More confirmation of bikes being used for work as weekend use has a nice curve around the best riding times for pleasure while M-F use dips between 9 and 5 while most people are working.
Member usage drops a little on Thursdays and even more on Fridays…a 4-day work week?
Interesting Chart, but only confirms the obvious; Winter months are not good for Bike rentals. This may be partially a financial deterrent for Casual Riders. I would need pricing and customer data to confirm.
90% of all rides are less than 30 minutes, 70% are less than 15 minutes
Longest ride is 20 miles
Casual Rider use drops off significantly during Winter months
Member use drops during Winter months too, just not as much -> using bikes for work
Only Casual Riders use “Docked Bikes”
Pleasure rides for all members are still big
use their bikes for going to/from work
take more lengthy rides (see limitations below)
ride more (see limitations below)
Since I do not (yet) have access to Customer records I can’t compare rides/customer, just rides per customer “type”.
Trip distance is point-to-point.
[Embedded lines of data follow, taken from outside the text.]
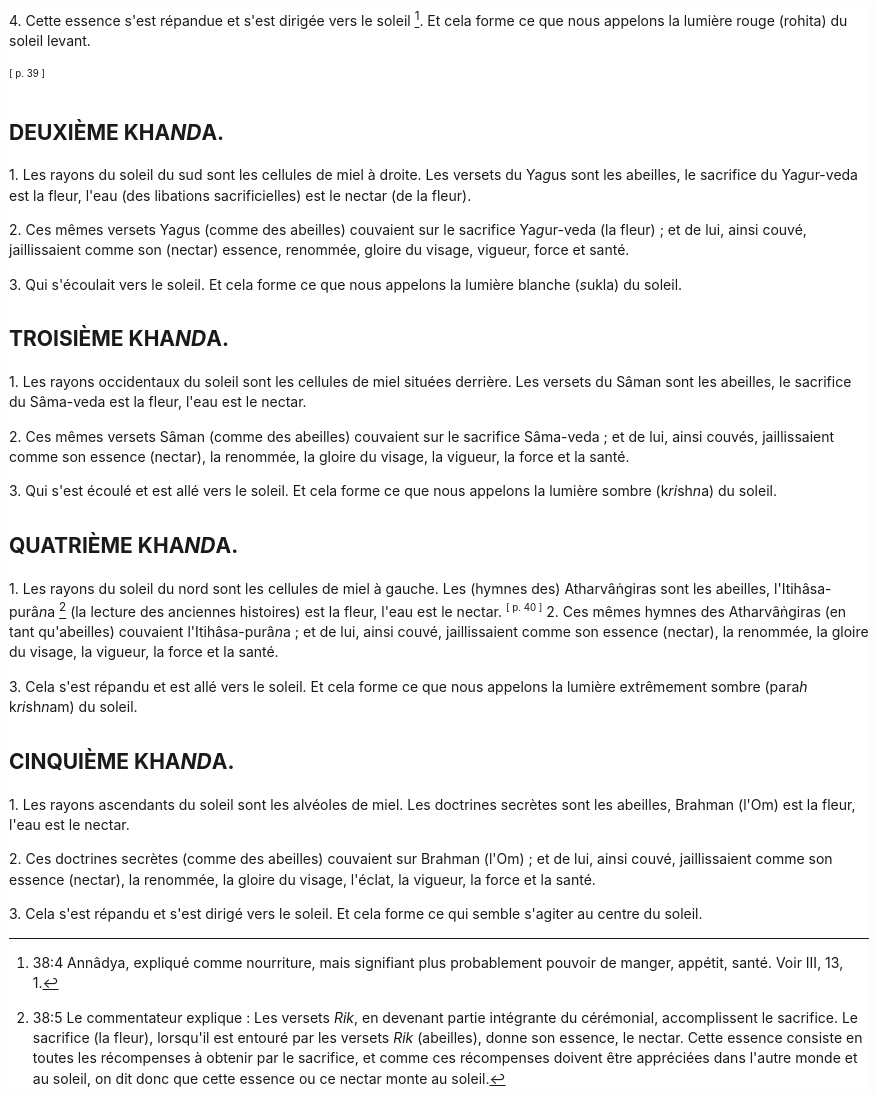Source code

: 4\. Cette essence s'est répandue et s'est dirigée vers le soleil [^162]. Et cela forme ce que nous appelons la lumière rouge (rohita) du soleil levant.

<span id="p39"><sup><small>[ p. 39 ]</small></sup></span>

## DEUXIÈME KHA<i>N</i><i>D</i>A.

1\. Les rayons du soleil du sud sont les cellules de miel à droite. Les versets du Ya<i>g</i>us sont les abeilles, le sacrifice du Ya<i>g</i>ur-veda est la fleur, l'eau (des libations sacrificielles) est le nectar (de la fleur).

2\. Ces mêmes versets Ya<i>g</i>us (comme des abeilles) couvaient sur le sacrifice Ya<i>g</i>ur-veda (la fleur) ; et de lui, ainsi couvé, jaillissaient comme son (nectar) essence, renommée, gloire du visage, vigueur, force et santé.

3\. Qui s'écoulait vers le soleil. Et cela forme ce que nous appelons la lumière blanche (<i>s</i>ukla) du soleil.

## TROISIÈME KHA<i>N</i><i>D</i>A.

1\. Les rayons occidentaux du soleil sont les cellules de miel situées derrière. Les versets du Sâman sont les abeilles, le sacrifice du Sâma-veda est la fleur, l'eau est le nectar.

2\. Ces mêmes versets Sâman (comme des abeilles) couvaient sur le sacrifice Sâma-veda ; et de lui, ainsi couvés, jaillissaient comme son essence (nectar), la renommée, la gloire du visage, la vigueur, la force et la santé.

3\. Qui s'est écoulé et est allé vers le soleil. Et cela forme ce que nous appelons la lumière sombre (k<i>ri</i>sh<i>n</i>a) du soleil.

## QUATRIÈME KHA<i>N</i><i>D</i>A.

1\. Les rayons du soleil du nord sont les cellules de miel à gauche. Les (hymnes des) Atharvâṅgiras sont les abeilles, l'Itihâsa-purâ<i>n</i>a [^163] (la lecture des anciennes histoires) est la fleur, l'eau est le nectar. <span id="p40"><sup><small>[ p. 40 ]</small></sup></span> 2\. Ces mêmes hymnes des Atharvâṅgiras (en tant qu'abeilles) couvaient l'Itihâsa-purâ<i>n</i>a ; et de lui, ainsi couvé, jaillissaient comme son essence (nectar), la renommée, la gloire du visage, la vigueur, la force et la santé.

3\. Cela s'est répandu et est allé vers le soleil. Et cela forme ce que nous appelons la lumière extrêmement sombre (para<i>h</i> k<i>ri</i>sh<i>n</i>am) du soleil.

## CINQUIÈME KHA<i>N</i><i>D</i>A.

1\. Les rayons ascendants du soleil sont les alvéoles de miel. Les doctrines secrètes sont les abeilles, Brahman (l'Om) est la fleur, l'eau est le nectar.

2\. Ces doctrines secrètes (comme des abeilles) couvaient sur Brahman (l'Om) ; et de lui, ainsi couvé, jaillissaient comme son essence (nectar), la renommée, la gloire du visage, l'éclat, la vigueur, la force et la santé.

3\. Cela s'est répandu et s'est dirigé vers le soleil. Et cela forme ce qui semble s'agiter au centre du soleil.


[^159]: 38:1 Après les diverses méditations sur le sacrifice du Sâma-veda, le soleil doit ensuite être médité, comme essentiel à l'accomplissement de tous les sacrifices.
[^160]: 38:2 Tout le monde se réjouit du soleil, comme de la plus haute récompense de tous les sacrifices.
[^161]: 38:3 Je ne suis pas certain que ce passage soit correctement traduit. Rajendralal Mitra parle d'un bambou arqué, d'où l'atmosphère pend comme une ruche, dans laquelle les vapeurs sont les œufs. Apûpa signifie un gâteau, et peut signifier une ruche. Afin de comprendre la comparaison, nous devons avoir une idée plus claire de la construction de l'ancienne ruche.
[^162]: 38:4 Annâdya, expliqué comme nourriture, mais signifiant plus probablement pouvoir de manger, appétit, santé. Voir III, 13, 1.
[^163]: 38:5 Le commentateur explique : Les versets <i>Ri</i><i>k</i>, en devenant partie intégrante du cérémonial, accomplissent le sacrifice. Le sacrifice (la fleur), lorsqu'il est entouré par les versets <i>Ri</i><i>k</i> (abeilles), donne son essence, le nectar. Cette essence consiste en toutes les récompenses à obtenir par le sacrifice, et comme ces récompenses doivent être appréciées dans l'autre monde et au soleil, on dit donc que cette essence ou ce nectar monte au soleil.
[^164]: 39:1 Comme il n'existe pas de sacrifice Atharva-veda proprement dit, nous avons, correspondant aux hymnes Atharva-veda, le cinquième Véda, l'Itihâsa-purânâ. Il peut s'agir du recueil de légendes et de traditions, ou du vieux livre des traditions. En tout cas, il s'agit d'un seul Purânâ, et non de plusieurs. Ces histoires anciennes étaient répétées lors du sacrifice d'Asvamedha, pendant les nuits dites de Pariplava. Nombre d'entre elles ont été conservées dans les Brâhmaânâs ; d'autres, sous une forme plus moderne, dans le Mahâbhârata. Voir Weber, Indische Studien, I, p. 258, note.
[^165]: 41:1 Ceci est expliqué différemment par le commentateur. Il comprend que, lorsque les Vasus sont allés au soleil et constatent qu'il n'y a aucune occasion de profiter de cette couleur, ils se reposent ; mais lorsqu'ils constatent qu'il y a une occasion d'en profiter, ils s'efforcent de l'obtenir. Je pense que la couleur est ici prise pour la couleur du matin, où les Vasus entrent et d'où ils ressortent.
[^166]: 41:2 1. Est : Vasus : rouge : Agni. 2. Sud : Rudras : blanc : Indra. 3. Ouest : Âditya : sombre : Varu<i>n</i>a. 4. Nord : Marut : très sombre : Soma. 5. Vers le haut : Sâdhya : centre : Brahman.
[^167]: 43:1 La signification des cinq Khandas de 6 à 10 est claire, dans la mesure où ils sont destinés à montrer que celui qui connaît ou médite sur les sacrifices décrits précédemment, jouit de sa récompense dans différents mondes avec les Vasus, les Rudras, etc. pendant certaines périodes de temps, jusqu'à ce qu'il atteigne enfin le véritable Brahman. De ces périodes successives est supposée être le double de la précédente. Ceci est exprimé en imaginant une migration du soleil de l'est au sud, à l'ouest, au nord et au zénith. Chaque changement du soleil marque un nouveau monde, et la durée de chaque monde successif est calculée comme le double de la durée du monde précédent. Des idées similaires ont été développées plus en détail dans les Purânâs, et le commentateur s'efforce de supprimer les contradictions apparentes entre les récits Paurânik et Vaidik, en suivant, comme le remarque Ânandagñânagiri, le Dravidâkârya (p. 173, l. 13).
[^168]: 44:1 Cf. <i>Kh</i>. Up. VIII, 4, 2.
[^169]: 44:2 C'était l'ancienne coutume, et non la coutume actuelle, dit Ânandagiri. Ce n'est plus le père, mais un â<i>k</i>ârya, qui doit désormais enseigner à ses élèves.
[^170]: 44:3 Le Gâyatrî est l'un des mètres sacrés, et il est ici destiné à être médité comme Brahman. Il est utilisé dans le sens de vers, et comme nom d'un hymne célèbre. Le Gâyatrî est souvent loué comme le mètre le plus puissant, et tout ce qui peut être obtenu au moyen de la récitation de versets du Gâyatrî est décrit comme l'accomplissement du Gâyatrî. L'étymologie de gâyatrî de gai et trâ est, bien sûr, fantaisiste.
[^171]: 45:1 Les prâ<i>n</i>as peuvent être destinés aux cinq sens, comme expliqué dans <i>Kh</i>. I, 2, 1 ; II, 7, 1 ; ou aux cinq respirations, comme expliqué immédiatement après dans III, 13, 1. Le commentateur voit en eux tout ce qui existe ici (<i>Kh</i>. Up. III, 15, 4), et établit ainsi la ressemblance entre le corps et la Gâyatrî. Comme Gâyatrî est la terre, et la terre le corps, et le corps le cœur, Gâyatrî doit en fin de compte être considérée comme le cœur.
[^172]: 45:2 Les quatre pieds sont expliqués comme les quatre quarts du mètre Gâyatrî, de six syllabes chacun. Le Gâyatrî se compose en réalité de trois pieds de huit syllabes chacun.
[^173]: 45:3 La Gâyatrî a été identifiée à tous les êtres, à la parole, à la terre, au corps, au cœur et aux airs vitaux, et est donc appelée sextuple. C'est du moins ainsi que le commentateur explique l'épithète « sextuple ».
[^174]: 45:4 De Brahman modifié en Gâyatrî, ayant quatre pieds et étant sextuple.
[^175]: 45:5 Le véritable Brahman, non modifié par la forme et le nom.
[^176]: 46:1 La méditation sur les cinq portes et les cinq gardiens du cœur est censée être subordonnée à la méditation sur Brahman, en tant qu'éther dans le cœur, qui, comme il est dit à la fin, est en fait vu et entendu par les sens comme étant à l'intérieur du cœur.
[^177]: 47:1 La présence de Brahman dans le cœur de l'homme ne doit pas reposer uniquement sur le témoignage de la révélation, mais doit être établie ici par l'évidence des sens. Aussi puéril que puisse nous paraître cet argument, il montre en tout cas avec quelle intensité les anciens Brahmanes réfléchissaient au problème de la preuve de l'invisible.
[^178]: 47:2 Cette chaleur doit venir de quelque chose, tout comme la fumée vient du feu, et ce quelque chose est censé être Brahman dans le cœur.
[^179]: 47 : 3 Cf. Aït. Ar. III, 2, 4, 11-13.
[^180]: 48:1 <i>G</i>alân s'explique par <i>g</i>a, né, la, absorbé, et an, respirant. C'est un terme artificiel, mais pleinement reconnu par l'école Vedânta, et toujours expliqué de cette manière.
[^181]: 48:2 Ou celui qui a la foi et qui n'a aucun doute, obtiendra cela.
[^182]: 48:3 Ce chapitre est fréquemment cité comme le <i>S</i>â<i>n</i><i>d</i>ilya-vidyâ, Vedântasâra, init; Vedânta-sûtra III, 3, 31.
[^183]: 49:1 L'objet de cette section, le Ko<i>s</i>avi<i>g</i>ñâna, est de montrer comment la promesse faite dans III, 13, 6, « qu'un fils fort doit naître dans la famille d'un homme », doit être accomplie.
[^184]: 49:2 Ces noms sont expliqués par le commentateur comme suit : Parce que les gens offrent des libations (<i>g</i>uhvati), en se tournant vers l'est, c'est pourquoi on l'appelle <i>G</i>uhû. Parce que les malfaiteurs souffrent (sahante) dans la ville de Yama, qui est au sud, c'est pourquoi on l'appelle Sahamânâ. Le quartier ouest est appelé Râ<i>g</i>ñî, soit parce qu'il est sacré pour le roi Varu<i>n</i>a (râ<i>g</i>an), soit à cause de la couleur rouge (râ<i>g</i>a) du crépuscule. Le nord est appelé Subhûtâ, parce que des êtres riches (bhûtimat), comme Kuvera &c., y résident.
[^185]: 49:3 Ici, les noms des fils doivent être prononcés.
[^186]: 50:1 L'objet de ce Kha<i>n</i><i>d</i>a est de montrer comment obtenir une longue vie, comme promis auparavant.
[^187]: 51:1 Nous avons ici une représentation du sacrifice tel qu'il est accompli sans aucune cérémonie, et tel qu'il est souvent représenté lorsqu'il est accompli en pensée uniquement par un homme vivant dans la forêt.
[^188]: 52:1 La curieuse coïncidence entre K<i>ri</i>sh<i>n</i>a Devakîputra, mentionné ici comme un élève de Ghora Âṅgirasa, et le célèbre K<i>ri</i>sh<i>n</i>a, le fils de Devakî, a été signalée pour la première fois par Colebrooke, Miscell. Essays, II, 177. Il est difficile de dire s'il s'agit de plus qu'une coïncidence. Nous ne pouvons certainement pas en tirer d'autres conclusions que celles indiquées par Colebrooke, à savoir que de nouvelles fables ont pu être construites élevant ce personnage au rang de dieu. Nous ne savons absolument rien de l'ancien K<i>ri</i>sh<i>n</i>a Devakîputra, si ce n'est qu'il fut l'élève de Ghora Âṅgirasa, et il ne semble pas non plus qu'il y ait eu une quelconque tentative de la part des Brahmanes ultérieurs pour relier leur divin K<i>ri</i>sh<i>n</i>a, le fils de Vasudeva, au K<i>ri</i>sh<i>n</i>a Devakîputra de notre Upanishad. Ceci est d'autant plus remarquable que l'auteur des Sândilya-sûtras, par exemple, qui est très désireux de trouver une autorité <i>s</i>rauta pour le culte de Krishna Vâsudeva comme divinité suprême, a dû se contenter de citer des compilations modernes telles que le Nârâyaopanishad, Atharvasiras, VI, 9, brahmanyo devakîputro, brahmanyo madhusûdanah (voir Sândilya-sûtras, éd. Ballantyne, p. 36, traduit par Cowell, p. 51), sans oser se référer au Krishna Devakîputra du Khândogya-upanishad. L'occurrence de noms tels que K<i>ri</i>sh<i>n</i>a, Vâsudeva, Madhusûdanah marque les Upanishads, comme l'Âtmabodha-upanishad, de modernité (Colebrooke, Essays, 1, 101), et la même remarque s'applique, comme Weber l'a montré, au Gopâlatâpanî-upanishad (Bibliotheca Indica, n° 183), où l'on trouve effectivement des noms tels que <i>S</i>rîk<i>ri</i>sh<i>n</i>a Govinda, Gopî<i>g</i>anavallabha, Devakyâm gâtâ<i>h</i> (p. 38), etc. Le professeur Weber a traité ces questions de manière très complète, mais je ne vois pas très bien s’il souhaite aller au-delà de Colebrooke et admettre plus qu’une similitude de nom entre l’élève de Ghora Âṅgirasa et l’ami des Gopîs.
[^189]: 53:1 Qu'il récite ces trois versets.
[^190]: 53:2 Ces deux versets ont dû être traduits ici selon leur interprétation scolastique, mais ils avaient à l'origine un sens totalement différent. Le texte lui-même a été modifié, divâ étant remplacé par divi, sva<i>h</i> par sve. Le premier est tiré d'un hymne adressé à Indra, qui, après avoir vaincu les nuages ​​sombres, ramène la lumière du soleil. Ce faisant, les gens revoient, comme le dit le poète, la lumière quotidienne de l'ancienne semence (d'où le soleil se lève) qui brille dans le ciel. L'autre verset appartient à un hymne adressé au soleil. Son sens simple est : « Ayant vu au-dessus des ténèbres (de la nuit) la lumière naissante, le Soleil, brillant parmi les brillants, nous sommes arrivés vers la plus haute lumière. »
[^191]: 53:3 Ceci est une élucidation supplémentaire de <i>Kh</i>. Up. III, 14, 2.
[^192]: 54:1 Âditya, ou le soleil, avait auparavant été représenté comme l'un des quatre pieds de Brahman. Il est maintenant représenté comme Brahman, ou comme devant être médité comme tel.
[^193]: 54:2 N'existant pas encore, n'étant pas encore développé en forme et en nom, et donc comme s'il n'existait pas.
[^194]: 55:1 Â<i>n</i><i>d</i>a au lieu de a<i>n</i><i>d</i>a est expliqué comme une irrégularité védique. Une cosmogonie similaire est donnée dans le Livre de Lois de Manu, I, 12 seq. Voir Kellgren, Mythus de ovo mundano, Helsingfors, 1849.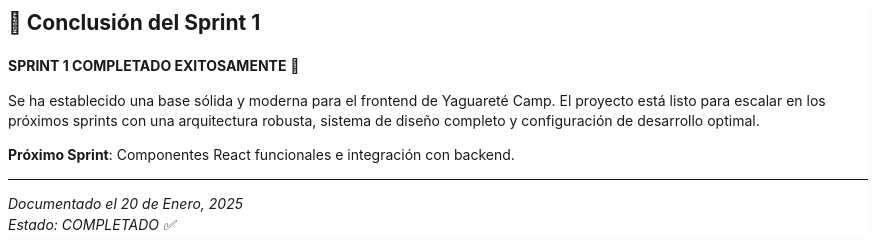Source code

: 
## 🎉 Conclusión del Sprint 1

**SPRINT 1 COMPLETADO EXITOSAMENTE** 🎊

Se ha establecido una base sólida y moderna para el frontend de Yaguareté Camp. El proyecto está listo para escalar en los próximos sprints con una arquitectura robusta, sistema de diseño completo y configuración de desarrollo optimal.

**Próximo Sprint**: Componentes React funcionales e integración con backend.

---

_Documentado el 20 de Enero, 2025_  
_Estado: COMPLETADO ✅_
Actual trip distance is not included.
Post billboards at all mass-transit locations in our service area.
Post signs and flyers in major office buildings as well as at our Bike Stations.
Direct mail/email to Casual users with the same message.
Use customer database to prioritize Casual users that spend more money and are closer to the price of a Membership.
Point out once they become a Member they can ride when ever and where ever they like at no extra cost.
Do not forget to cultivate new users, Casual and Members.
Customers have a defined lifetime and we need a constant supply of new customers, especially if enticing Casual users to convert to Members.
I can make these recommendations once I have access to Customer data.
We don’t want to run out of opportunities to upgrade!